Evento reúne 2.056 robôs de 666 equipes e 16 países; um humanoide superou o recorde mundial de Usain Bolt nos 100 metros durante a competição
O que aconteceu
A segunda edição dos Jogos Mundiais de Robôs Humanoides (World Humanoid Robot Games) começou no sábado (22) em Pequim, na China, reunindo 2.056 robôs de 666 equipes vindas de 16 países. A competição acontece no Oval Nacional de Patinação de Velocidade, construído para os Jogos Olímpicos de Inverno de 2022, e segue até quarta-feira (26), com 51 disciplinas e cerca de 1.301 partidas ou sessões competitivas.

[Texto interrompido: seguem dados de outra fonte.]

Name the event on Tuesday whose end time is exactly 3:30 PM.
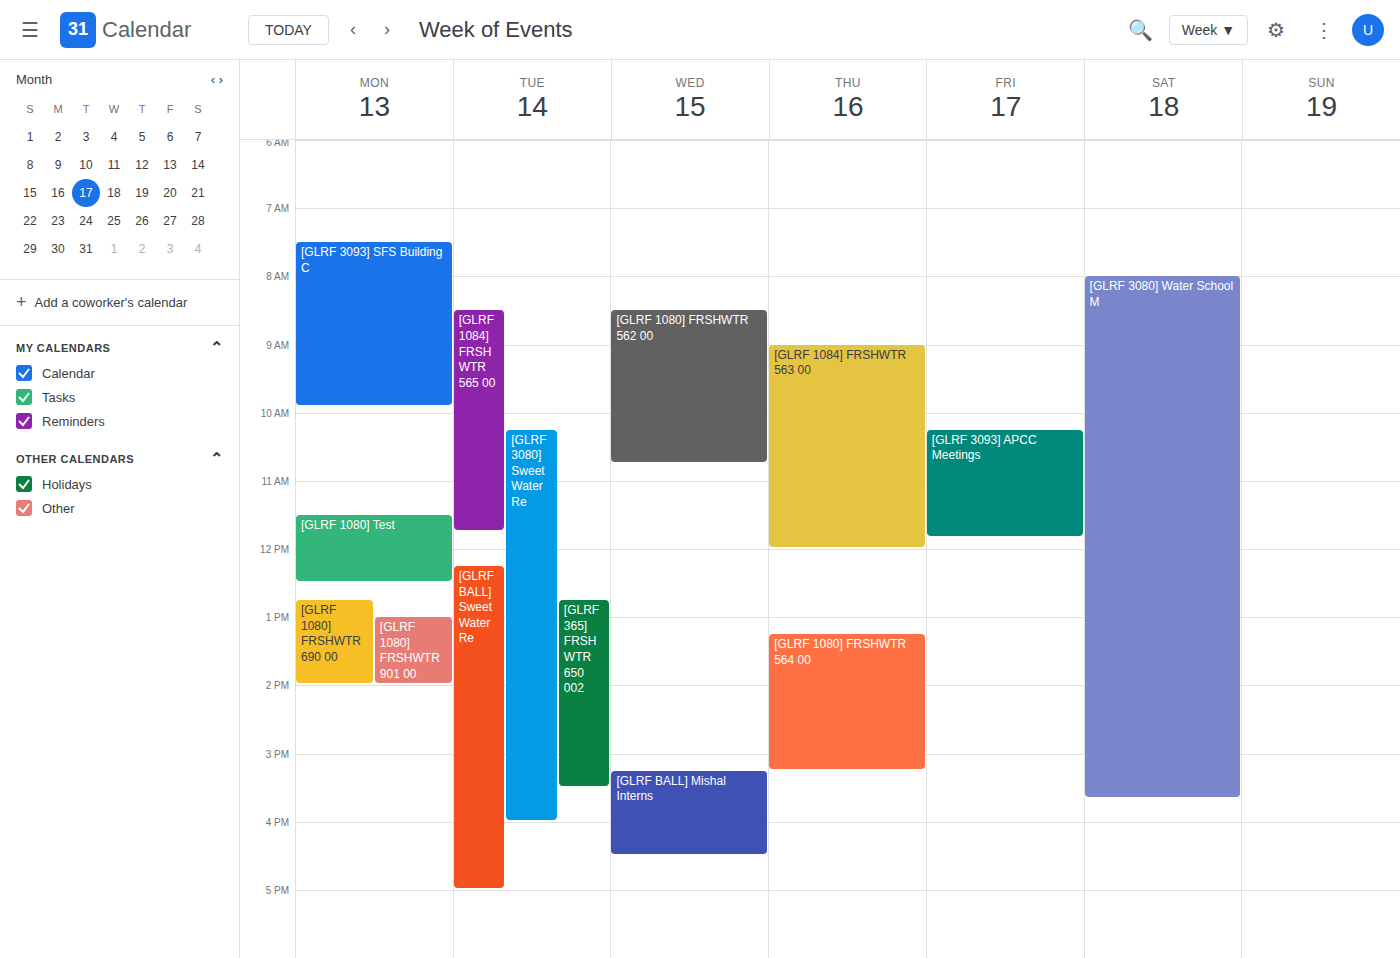
"[GLRF 365] FRSHWTR 650 002"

O evento combina modalidades esportivas tradicionais — como atletismo, boxe, futebol, halterofilismo e ginástica — com provas situacionais que avaliam a capacidade dos robôs de executar tarefas do cotidiano, como atuar como bombeiros, operários industriais ou vendedores.
O destaque: um robô mais veloz que o homem mais rápido do mundo
O ponto alto da abertura foi a corrida de 100 metros. Durante uma sessão de testes preparatória para os Jogos, o robô Lightning, desenvolvido pela fabricante chinesa de smartphones Honor, completou a prova em 9,32 segundos, superando o recorde mundial masculino de 9,58 segundos, estabelecido por Usain Bolt no Campeonato Mundial de Atletismo de Berlim, em 2009. O humanoide atingiu velocidade máxima de 14,5 metros por segundo — o equivalente a cerca de 52 km/h.
Já durante a competição oficial, no próprio sábado, outro robô, o Tiangong, desenvolvido pelo Centro de Inovação em Robótica Humanoide de Pequim, cravou 9,39 segundos nos 100 metros, também abaixo da marca de Bolt e validando o feito dentro do evento competitivo. Em outra prova, um humanoide alcançou 2,88 metros no salto em altura parado, superando largamente referências humanas na modalidade.
Segundo os organizadores dos Jogos, o avanço é expressivo: o tempo vencedor da edição anterior, havia sido de 21,50 segundos — ou seja, os robôs praticamente dobraram sua velocidade em um ano.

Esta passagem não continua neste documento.